» ACTIVITIES:
1: Please extract the stretch of the article on the global economy from "Storm clouds over" through "long been brewing.".
2: Using the article on the global economy, explain in one to three sentences why Borio saw the recent turbulence as a gathering storm rather than isolated bolts from the blue.
··· PASSAGE
3/8/2016 12:38:52 AM

'Gathering storm' for global economy as markets lose faith
The Bank of International Settlements warns that trouble has been brewing ‘a long time’ but central bank options are dwindling


Storm clouds over the City of London. The Bank of International Settlements says a storm in financial markets ‘has been building for a long time’. Photograph: Tom Archer / Barcroft Media/Barcroft Media

A fragile calm in global financial markets has given way to all-out turbulence, the Bank of International Settlements has said, warning of a “gathering storm” which has long been brewing.

In its latest quarterly report, watched closely by investors, the BIS – which is known as the central bank of central banks – also warned that investors were concerned governments around the world were running out of policy options.

BIS chief Claudio Borio said the “uneasy calm” of previous months had given way to turbulence and a “gathering storm”.

“The tension between the markets’ tranquillity and the underlying economic vulnerabilities had to be resolved at some point. In the recent quarter, we may have been witnessing the beginning of its resolution,” he added.

“We may not be seeing isolated bolts from the blue, but the signs of a gathering storm that has been building for a long time,” he warned.
······
··· RECORDS PROVIDED
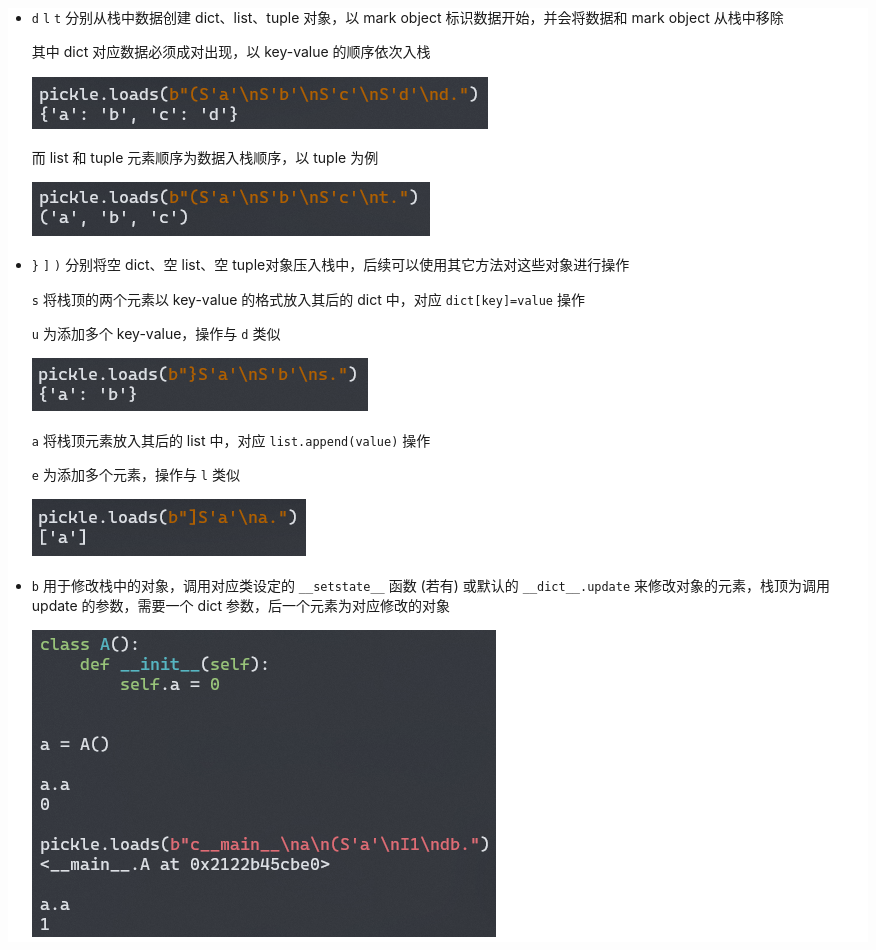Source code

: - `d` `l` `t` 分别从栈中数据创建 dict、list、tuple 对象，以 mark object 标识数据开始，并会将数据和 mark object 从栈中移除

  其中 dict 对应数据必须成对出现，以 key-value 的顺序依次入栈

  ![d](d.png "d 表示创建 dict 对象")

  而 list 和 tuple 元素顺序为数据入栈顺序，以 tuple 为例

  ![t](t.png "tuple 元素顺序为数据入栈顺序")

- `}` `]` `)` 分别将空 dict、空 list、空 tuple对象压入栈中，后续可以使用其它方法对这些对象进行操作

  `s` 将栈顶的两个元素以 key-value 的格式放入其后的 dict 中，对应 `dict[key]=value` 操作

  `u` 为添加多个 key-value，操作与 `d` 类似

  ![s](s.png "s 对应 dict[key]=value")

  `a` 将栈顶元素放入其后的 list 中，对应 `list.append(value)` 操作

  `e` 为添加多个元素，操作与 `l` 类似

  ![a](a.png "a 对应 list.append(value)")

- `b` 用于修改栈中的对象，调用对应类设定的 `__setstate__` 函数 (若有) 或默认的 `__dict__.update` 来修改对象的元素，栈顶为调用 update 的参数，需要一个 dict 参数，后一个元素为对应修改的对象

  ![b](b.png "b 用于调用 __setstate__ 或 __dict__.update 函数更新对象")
······
» ANSWER LIST:
1:
Storm clouds over the City of London. The Bank of International Settlements says a storm in financial markets ‘has been building for a long time’. Photograph: Tom Archer / Barcroft Media/Barcroft Media

A fragile calm in global financial markets has given way to all-out turbulence, the Bank of International Settlements has said, warning of a “gathering storm” which has long been brewing.

2: Borio said the tension between the markets' tranquillity and the underlying economic vulnerabilities had to be resolved at some point, and the recent quarter may have been the beginning of that resolution. The turbulence therefore reflected a storm that had been building for a long time.